▶ **SELECTED EXCERPT**
'''

[Mlir-commits] [mlir] bf87d5a - [MLIR][Parser] Add `parseBase64Bytes`.

llvmlistbot at llvm.org llvmlistbot at llvm.org
Fri Nov 18 08:13:36 PST 2022


Author: bzcheeseman
Date: 2022-11-18T08:13:30-08:00
New Revision: bf87d5ad8207b6002d0ff247f4803698be35950d

URL: https://github.com/llvm/llvm-project/commit/bf87d5ad8207b6002d0ff247f4803698be35950d
DIFF: https://github.com/llvm/llvm-project/commit/bf87d5ad8207b6002d0ff247f4803698be35950d.diff

LOG: [MLIR][Parser] Add `parseBase64Bytes`.

This patch adds `parseBase64Bytes` to the parser. It attempts to avoid double-allocating the buffer by re-using the token's spelling directly and eliding the quotes if they exist. It also avoids extra allocations by using std::vector<char> in the API - something we should change when the llvm::decodeBase64 API changes.

'''

▶ **SUPPLIED RECORDS**
'''

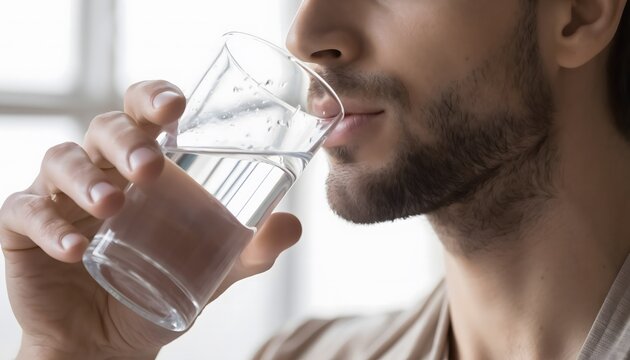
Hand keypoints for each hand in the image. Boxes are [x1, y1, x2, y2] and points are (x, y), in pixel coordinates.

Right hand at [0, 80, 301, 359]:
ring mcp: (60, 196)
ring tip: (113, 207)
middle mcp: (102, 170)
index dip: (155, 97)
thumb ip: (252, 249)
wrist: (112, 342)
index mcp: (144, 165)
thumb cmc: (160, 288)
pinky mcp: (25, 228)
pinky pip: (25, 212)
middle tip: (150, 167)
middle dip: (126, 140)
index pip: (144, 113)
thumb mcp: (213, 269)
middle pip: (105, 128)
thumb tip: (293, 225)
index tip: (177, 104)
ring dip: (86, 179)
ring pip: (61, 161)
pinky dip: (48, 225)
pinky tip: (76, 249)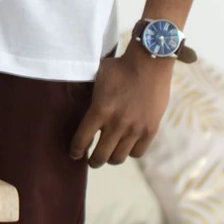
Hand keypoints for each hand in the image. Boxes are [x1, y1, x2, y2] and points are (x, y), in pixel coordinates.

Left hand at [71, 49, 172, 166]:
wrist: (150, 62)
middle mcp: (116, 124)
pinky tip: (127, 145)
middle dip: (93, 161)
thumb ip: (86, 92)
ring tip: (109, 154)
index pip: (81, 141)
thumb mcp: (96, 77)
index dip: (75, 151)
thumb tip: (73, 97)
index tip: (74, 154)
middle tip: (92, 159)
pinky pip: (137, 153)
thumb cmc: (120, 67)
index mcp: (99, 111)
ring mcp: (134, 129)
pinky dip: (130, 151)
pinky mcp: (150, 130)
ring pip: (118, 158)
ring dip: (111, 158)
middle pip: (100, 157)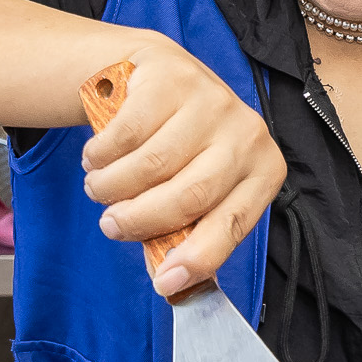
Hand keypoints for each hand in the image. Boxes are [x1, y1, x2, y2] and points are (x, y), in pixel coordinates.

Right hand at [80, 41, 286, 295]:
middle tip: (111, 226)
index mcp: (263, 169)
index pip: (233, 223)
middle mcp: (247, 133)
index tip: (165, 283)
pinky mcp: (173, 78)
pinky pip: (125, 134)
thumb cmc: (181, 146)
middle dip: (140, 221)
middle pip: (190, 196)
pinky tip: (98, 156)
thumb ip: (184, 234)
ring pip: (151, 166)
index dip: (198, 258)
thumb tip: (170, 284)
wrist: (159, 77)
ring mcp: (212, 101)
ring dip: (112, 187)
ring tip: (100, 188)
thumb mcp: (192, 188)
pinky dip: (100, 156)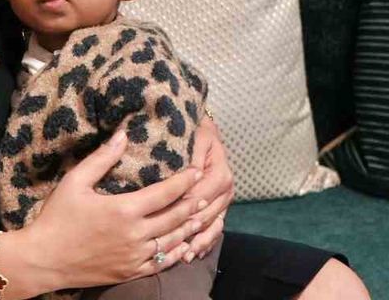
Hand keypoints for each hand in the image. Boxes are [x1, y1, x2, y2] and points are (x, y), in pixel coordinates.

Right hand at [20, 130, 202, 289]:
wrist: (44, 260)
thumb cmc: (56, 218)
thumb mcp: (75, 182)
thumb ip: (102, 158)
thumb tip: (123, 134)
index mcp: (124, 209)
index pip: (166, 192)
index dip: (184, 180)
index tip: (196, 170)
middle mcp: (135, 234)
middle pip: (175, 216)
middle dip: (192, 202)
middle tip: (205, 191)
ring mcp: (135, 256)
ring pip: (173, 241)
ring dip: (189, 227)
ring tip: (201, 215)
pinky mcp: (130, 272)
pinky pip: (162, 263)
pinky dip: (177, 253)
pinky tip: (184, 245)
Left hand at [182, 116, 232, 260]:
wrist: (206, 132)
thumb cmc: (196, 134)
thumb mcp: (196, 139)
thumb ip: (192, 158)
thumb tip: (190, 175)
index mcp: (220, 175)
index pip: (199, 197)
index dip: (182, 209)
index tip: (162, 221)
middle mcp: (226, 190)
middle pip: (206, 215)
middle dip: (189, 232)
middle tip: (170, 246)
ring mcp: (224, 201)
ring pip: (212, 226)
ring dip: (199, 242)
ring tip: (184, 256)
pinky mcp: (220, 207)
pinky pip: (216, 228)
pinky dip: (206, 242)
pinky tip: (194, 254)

'''

▶ **REQUIRED ACTION A**
In the MLIR parser commit message, what container type does the API use to avoid extra allocations?
▶ **REQUIRED ACTION B**
Go on with the commit message about adding `parseBase64Bytes` to the MLIR parser, starting after its final sentence.

▶ **RESPONSE AREA A**
std::vector<char>

▶ **RESPONSE AREA B**
Reviewed By: rriddle

Differential Revision: https://reviews.llvm.org/D138090

Added: 
    

Modified: 
    mlir/include/mlir/IR/OpImplementation.h
    mlir/lib/AsmParser/AsmParserImpl.h
    mlir/test/IR/parser.mlir
    mlir/test/lib/Dialect/Test/TestDialect.cpp
    mlir/test/lib/Dialect/Test/TestOps.td

Removed: 
    


################################################################################
diff  --git a/mlir/include/mlir/IR/OpImplementation.h b/mlir/include/mlir/IR/OpImplementation.h
index 0c74af3508aef..c6e5abd904fe9 100644
--- a/mlir/include/mlir/IR/OpImplementation.h
+++ b/mlir/include/mlir/IR/OpImplementation.h
@@ -577,6 +577,9 @@ class AsmParser {
   /// Parse a quoted string token if present.
   virtual ParseResult parseOptionalString(std::string *string) = 0;
 
+  /// Parses a Base64 encoded string of bytes.
+  virtual ParseResult parseBase64Bytes(std::vector<char> *bytes) = 0;
+
   /// Parse a `(` token.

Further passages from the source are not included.